Thoughts on Aardvark and Why We Need a Second Loop
AI is quickly entering vulnerability detection. OpenAI’s new Aardvark — an “agentic security researcher” built on GPT-5 — is the latest example. This autonomous AI agent analyzes source code repositories to identify vulnerabilities, prioritize severity, and help fix them.
It’s an interesting approach — an LLM that reads repositories, builds a threat model, tries to reproduce findings in a sandbox, and even proposes code fixes.
I discussed this idea with ChatGPT earlier this week, trying to unpack what it means for how we think about vulnerability detection.
First of all, the way I see it, Aardvark is clearly built for developers.
It’s part of the engineering workflow: review the code, identify the issue, write a unit test, patch, and push.
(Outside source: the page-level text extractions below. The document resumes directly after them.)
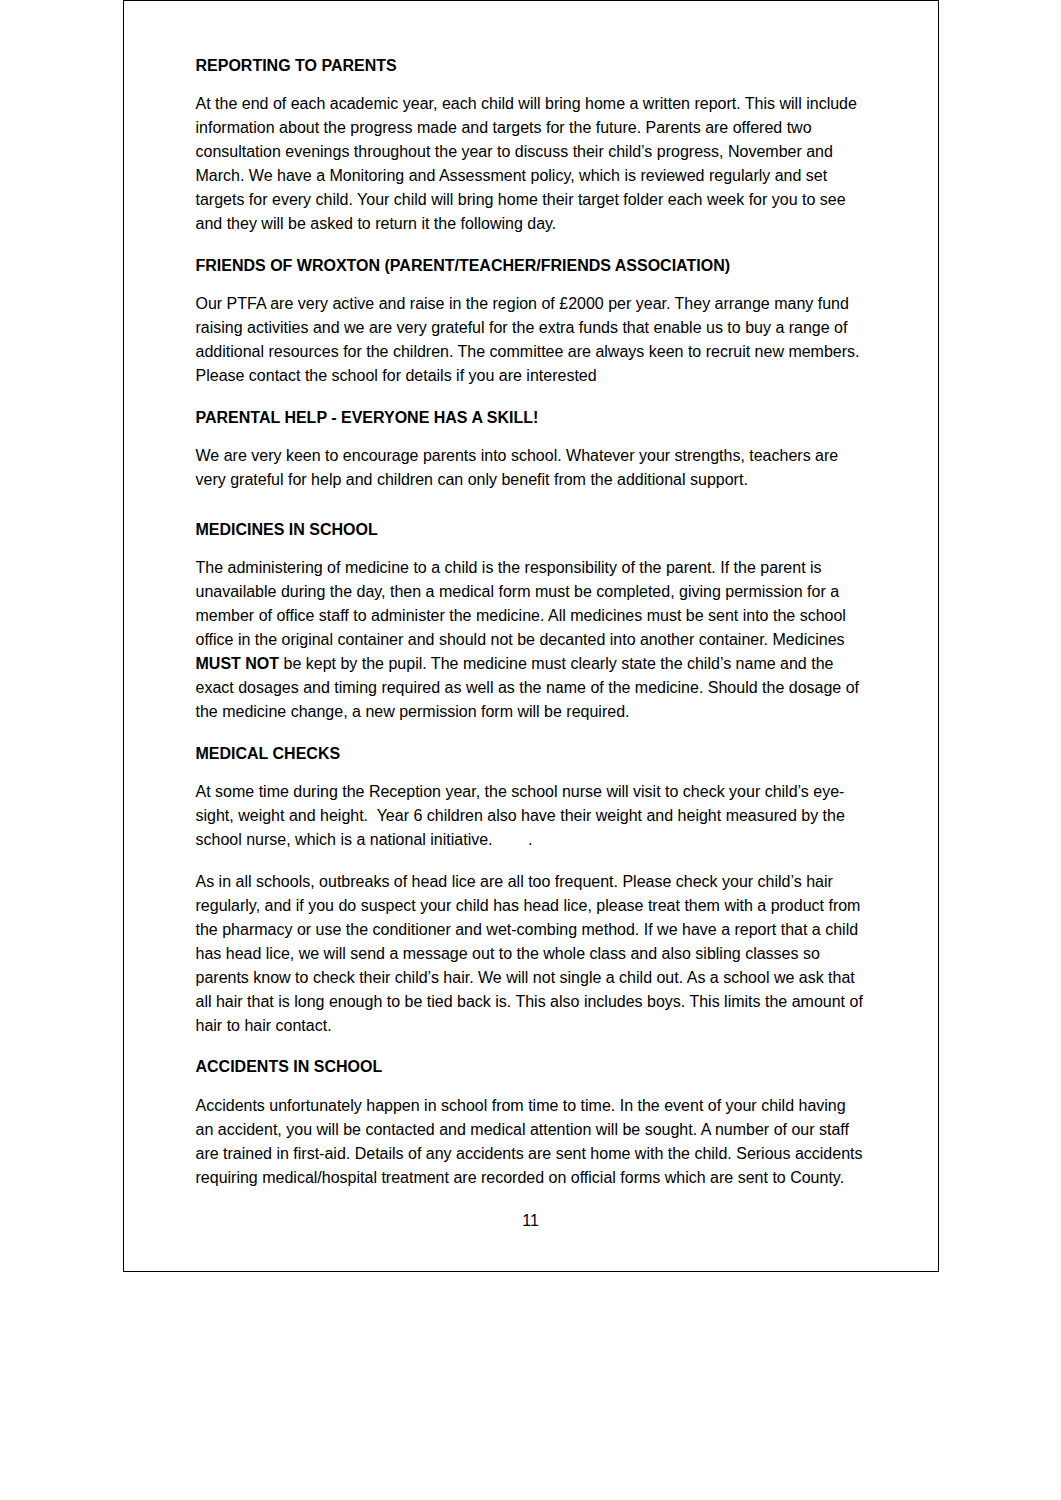Reporting to Parents
At the end of each academic year, each child will bring home a written report. This will include information about the progress made and targets for the future. Parents are offered two consultation evenings throughout the year to discuss their child’s progress, November and March. We have a Monitoring and Assessment policy, which is reviewed regularly and set targets for every child. Your child will bring home their target folder each week for you to see and they will be asked to return it the following day.
Friends of Wroxton (Parent/Teacher/Friends Association)
Our PTFA are very active and raise in the region of £2000 per year. They arrange many fund raising activities and we are very grateful for the extra funds that enable us to buy a range of additional resources for the children. The committee are always keen to recruit new members. Please contact the school for details if you are interested
Parental Help - Everyone Has a Skill!
We are very keen to encourage parents into school. Whatever your strengths, teachers are very grateful for help and children can only benefit from the additional support.
Medicines in School
The administering of medicine to a child is the responsibility of the parent. If the parent is unavailable during the day, then a medical form must be completed, giving permission for a member of office staff to administer the medicine. All medicines must be sent into the school office in the original container and should not be decanted into another container. Medicines MUST NOT be kept by the pupil. The medicine must clearly state the child’s name and the exact dosages and timing required as well as the name of the medicine. Should the dosage of the medicine change, a new permission form will be required.
Medical Checks
At some time during the Reception year, the school nurse will visit to check your child’s eye-sight, weight and height. Year 6 children also have their weight and height measured by the school nurse, which is a national initiative. .
As in all schools, outbreaks of head lice are all too frequent. Please check your child’s hair regularly, and if you do suspect your child has head lice, please treat them with a product from the pharmacy or use the conditioner and wet-combing method. If we have a report that a child has head lice, we will send a message out to the whole class and also sibling classes so parents know to check their child’s hair. We will not single a child out. As a school we ask that all hair that is long enough to be tied back is. This also includes boys. This limits the amount of hair to hair contact.
Accidents in School
Accidents unfortunately happen in school from time to time. In the event of your child having an accident, you will be contacted and medical attention will be sought. A number of our staff are trained in first-aid. Details of any accidents are sent home with the child. Serious accidents requiring medical/hospital treatment are recorded on official forms which are sent to County.
11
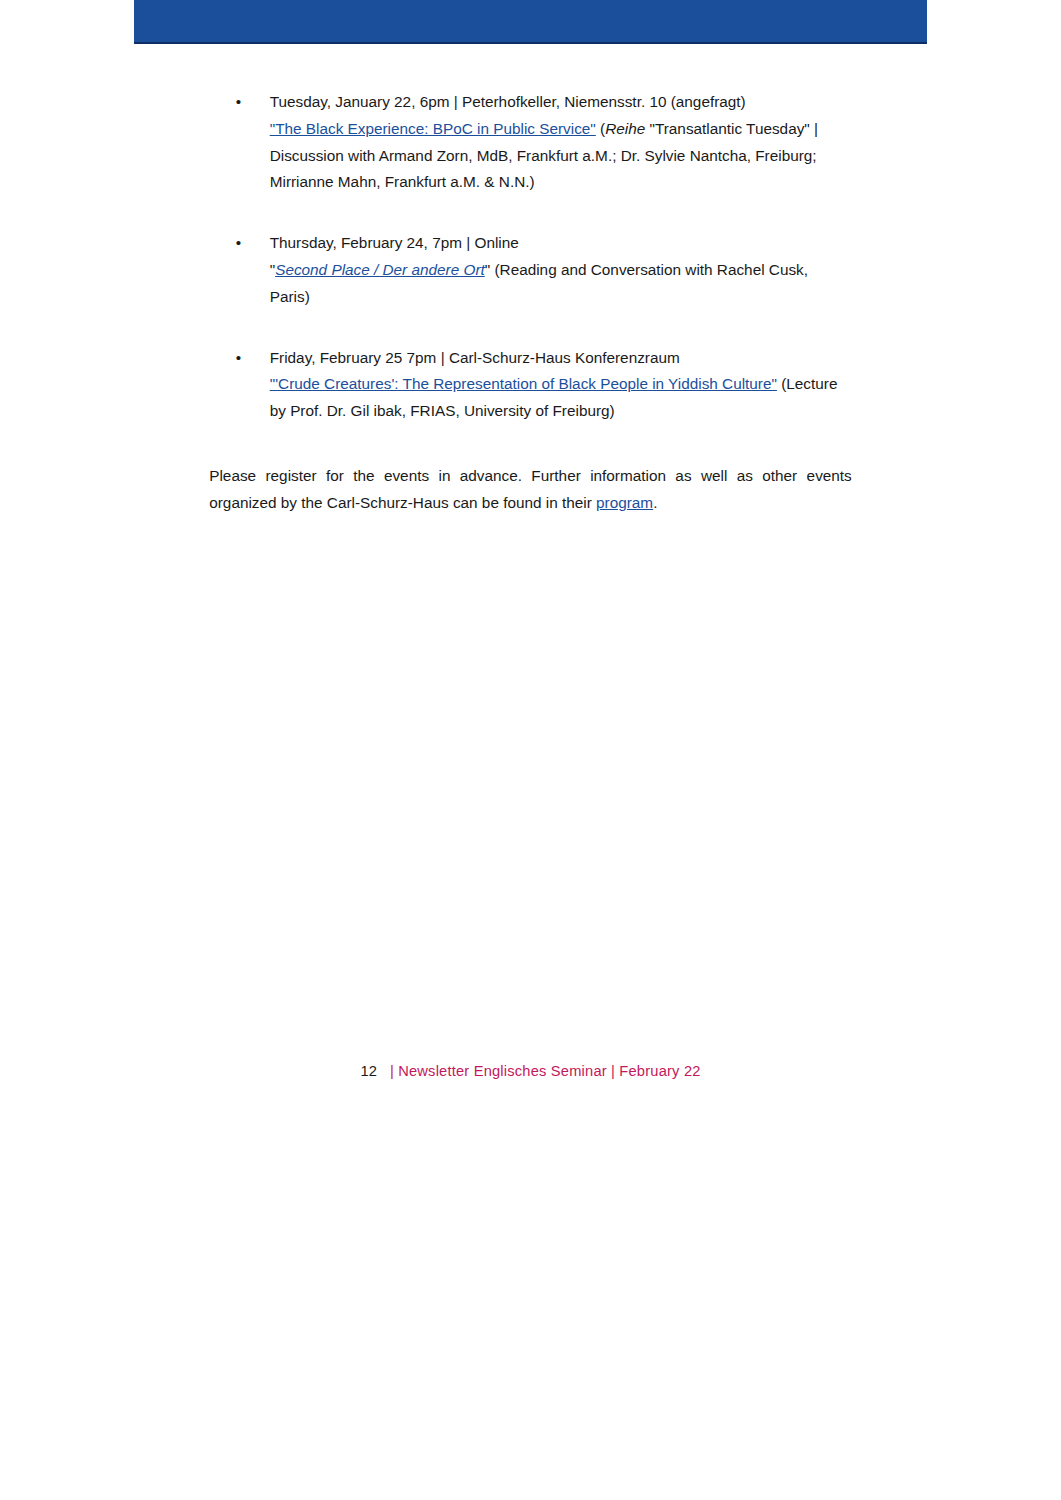Tuesday, January 22, 6pm | Peterhofkeller, Niemensstr. 10 (angefragt) "The Black Experience: BPoC in Public Service" (Reihe "Transatlantic Tuesday" | Discussion with Armand Zorn, MdB, Frankfurt a.M.; Dr. Sylvie Nantcha, Freiburg; Mirrianne Mahn, Frankfurt a.M. & N.N.)
Thursday, February 24, 7pm | Online "Second Place / Der andere Ort" (Reading and Conversation with Rachel Cusk, Paris)
Friday, February 25 7pm | Carl-Schurz-Haus Konferenzraum "'Crude Creatures': The Representation of Black People in Yiddish Culture" (Lecture by Prof. Dr. Gil ibak, FRIAS, University of Freiburg)
Please register for the events in advance. Further information as well as other events organized by the Carl-Schurz-Haus can be found in their program.
12 | Newsletter Englisches Seminar | February 22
It can even understand some runtime context by reading Dockerfiles, Helm charts, or Terraform, spinning up a local container to run a repro.
But even then, it still operates in a closed universe — the one defined by the repository.
It assumes the environment described in code is the real environment but it doesn’t actually test or deploy the app.
That’s the gap: what the repository describes vs. what actually runs in production.
And in reality, deployed environments behave in ways that only an outside-in system will see:
- An exposed service or endpoint that wasn’t supposed to be reachable, but is responding from the internet due to routing, firewall rules, or a proxy misalignment.
- A live authentication or session-logic flaw (IDOR, missing header checks, cookie misconfig) that only appears in the deployed stack, not in the code snapshot.
- A cross-origin or header-based weakness (CORS, CSP, cache-poisoning vectors) that only becomes visible in the real HTTP/TLS response chain — after the CDN, WAF, load balancer, and edge rules have done their work.
- A cloud or infrastructure behavior that leaks externally (open ports, public buckets, metadata exposures, externalized IAM mistakes), regardless of what the Terraform repo claims the environment “should” look like.
- A multi-step path an attacker could take — SSRF pivoting to internal metadata, or combining a low-impact injection on one asset with exposed credentials on another — that only becomes visible when viewing the entire external surface as a graph instead of isolated findings.
These exposures don’t exist in code. But they’re the things attackers actually see and exploit.
That’s where external scanners and CTEM platforms live — outside the code, scanning the live perimeter, validating what’s exploitable in the wild, and mapping what’s really exposed.
Why We Need Two Loops
The way I see it, we need two distinct but connected loops:
Loop #1: The Defender Loop (Inside the Repo)
The domain of Aardvark and other code scanning and ASPM tools.
It catches vulnerable code before deployment.
Repo ingestion → threat model → unit test → patch → merge.
Loop #2: The Attacker Loop (Outside in the Wild)
The domain of external scanners.
External discovery → scan → exploit validation → re-test after each fix.
The second loop matters because even if the code is “secure,” the deployed system might not be. You don’t really know until you attack it.
How I Think About Vulnerability Research
If I had to describe how vulnerability detection should work, it would look something like this:
- The LLM or static tool finds and fixes the issue.
- CI runs local repro and unit tests.
- The fix is deployed to staging or prod-like.
- External scanning (ASM/DAST) runs automatically — DNS, ports, headers, TLS, cloud drift.
- Only when both tests (internal + external) pass is the issue marked as resolved.
That’s how you close the loop between what the developer thinks is fixed and what the attacker can still reach.
AI Needs a Second Loop to Reflect Reality
AI-powered code analysis is advancing quickly, but it still operates on intent — on what the repository says should exist. To truly understand risk, we need the second loop: continuous monitoring of what actually runs in production.
The future of AI in security lies in combining both views. One loop prevents vulnerable code from being written. The other ensures nothing exploitable is exposed after deployment.
When those two come together, that’s when AI will actually start telling us the truth about our security posture — not just the truth as written in code.
That, to me, is where this space is heading: AI that reflects reality, not just intent.